§ **ASSIGNMENT**
Repeat only what appears from the line containing "module dff_instr(q, d, en, rst_n, clk);" through the last line of the listing below, exactly as written.

§ **DATA EXTRACTS**

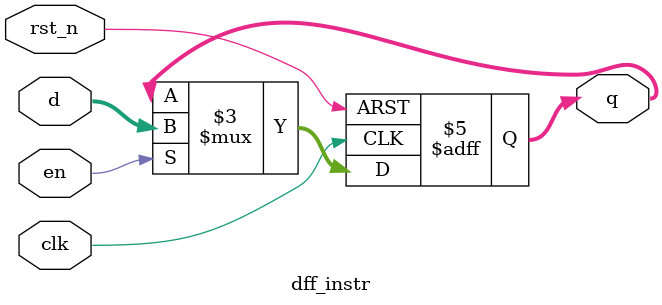
<source format=v>

module dff_instr(q, d, en, rst_n, clk);
	input [15:0] d;
	input en, rst_n, clk;
	output reg [15:0] q;

	always @(posedge clk, negedge rst_n) begin
		if(rst_n) begin
			if(en) q <= d;
			else q <= q;
		end else q <= 16'hb000;
	end

endmodule
</source>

§ **EXERCISE RESULT**
module dff_instr(q, d, en, rst_n, clk);
	input [15:0] d;
	input en, rst_n, clk;
	output reg [15:0] q;

	always @(posedge clk, negedge rst_n) begin
		if(rst_n) begin
			if(en) q <= d;
			else q <= q;
		end else q <= 16'hb000;
	end

endmodule
</source>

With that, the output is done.